Joint 69th Annual Southeastern / 55th Annual Northeastern Section Meeting - 2020

Paper No. 66-4
Presentation Time: 1:30 PM-5:30 PM

20TH AND 21ST CENTURY SEA LEVEL CHANGES IN WINYAH BAY, SC


FINK, Madison S.1, HANEBUTH, Till J.J.1, OLIVER, Mimi1, COLLINS, Sarah1, HAWKES, Andrea D.2 and TALKE, Stefan A.3, (1)Department of Coastal and Marine Systems Science, Coastal Carolina University, 301 Allied Drive, Conway, SC 29526, (2)Department of Earth and Ocean Sciences, University of North Carolina Wilmington, 601 S College Rd, Wilmington, NC 28405, (3)Civil and Environmental Engineering, California Polytechnic State University, San Louis Obispo, CA 93407

Georgetown County, South Carolina, a historic area with many of its economic activities focused near the waterfront, is low-lying and vulnerable to various coastal impacts which become amplified by sea level rise. The county is located on Winyah Bay where the historic changes of tides and sea level are widely unknown and the anthropogenic influence on these oceanic components is not well understood.

A sea level history for the last 120 years was reconstructed using tide gauge records and intertidal marsh foraminifera assemblages in sediment cores from local marshes. Hand-written historic tide gauge data from the Georgetown Lighthouse were documented for the years 1899 to 1904. These tide gauge documents were recovered from the US National Archives and digitized. The original benchmark used as a vertical reference was located and the elevation was measured using RTK-GPS. A water-level logger was installed at the lighthouse dock in October 2018 to monitor the modern water level and its variations. The historic and the current gauge data were vertically related and compared to each other in detail in order to calculate the overall change in sea level over the past 120 years.

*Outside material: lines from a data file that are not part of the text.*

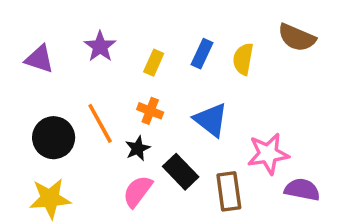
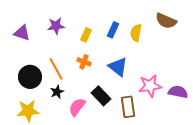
purple star: (100, 46) -> (56, 26), turned 30
black star: (138, 148) -> (57, 92), moved
purple semicircle: (302, 190) -> (178, 92), moved

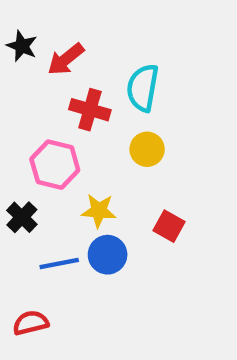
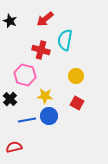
red arrow: (66, 59) -> (45, 19), moved
yellow circle: (147, 149) -> (76, 76), moved

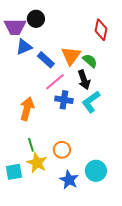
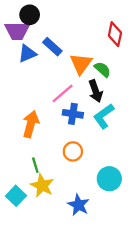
black circle: (36, 19) -> (30, 15), moved
blue rectangle: (46, 60) -> (52, 47), moved
orange circle: (62, 150) -> (73, 151), moved
cyan circle: (96, 171) -> (109, 179), moved
cyan square: (14, 172) -> (16, 196), turned -36

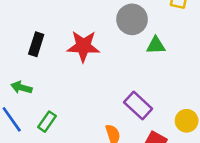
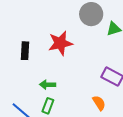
green arrow: (21, 87) -> (48, 85), moved

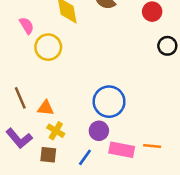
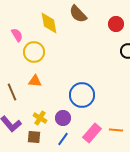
orange triangle: (46, 108) -> (35, 81), moved
purple circle: (99, 131) -> (63, 118), moved
pink rectangle: (122, 150) -> (92, 133), turned -60

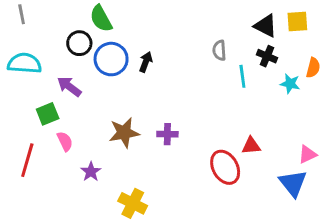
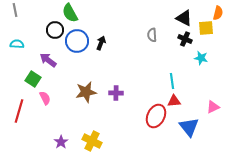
yellow square: (297, 21) -> (206, 28), moved
cyan semicircle: (24, 63) -> (17, 44), size x0.6
orange semicircle: (313, 68) -> (218, 13), moved
cyan line: (242, 76) -> (172, 81), moved
green square: (48, 114) -> (33, 79), turned -35
red ellipse: (225, 167) -> (156, 116), turned 55
purple star: (91, 172) -> (61, 142), moved
blue triangle: (293, 183) -> (189, 127), moved

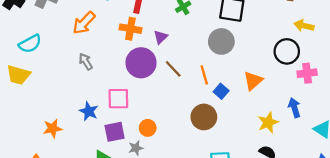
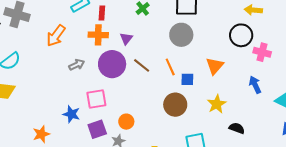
gray arrow: (86, 62) -> (77, 65), moved, turned 105
pink cross: (307, 73) -> (262, 52), turned 30
blue square: (221, 91) -> (187, 79), turned -32
yellow star: (268, 122) -> (217, 104), moved

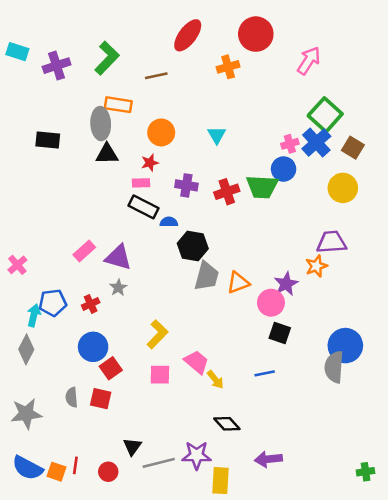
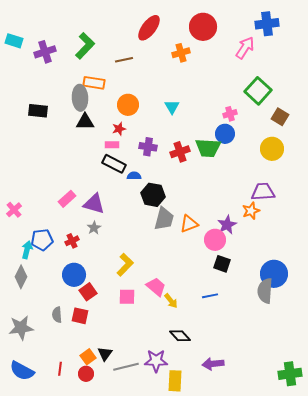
blue cross: (316, 143) -> (267, 24), moved, turned 35
orange square: (57, 472) -> (88, 357), moved, turned 35
green cross: (366, 472) -> (290, 374), size x1.6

Three cores were taken in vicinity to the Winyah Bay mouth that were used to calculate sea-level index points. These cores were analyzed using foraminiferal assemblage identification and the indicative meaning approach to relate past and modern sea level. The modern vertical faunal zonation of the foraminifera along with the exact elevation measured with RTK-GPS was used to calibrate the fossil assemblages to their respective paleo-elevation. The cores were dated using a combination of 210Pb,137Cs and a regional trace metal stratigraphy.

The results describe how relative sea level has changed from 1899 until 2019 as well as compare tidal statistics and annual sea level variations between the historic and modern records. The preliminary analysis suggests a rate of sea level rise at least comparable if not exceeding that of Charleston, SC. Quantifying how sea level has changed in the recent past is fundamental to sustainable management decisions in Georgetown into the future. The data will also close an existing spatial gap in the regional vertical behavior of the US Atlantic coast.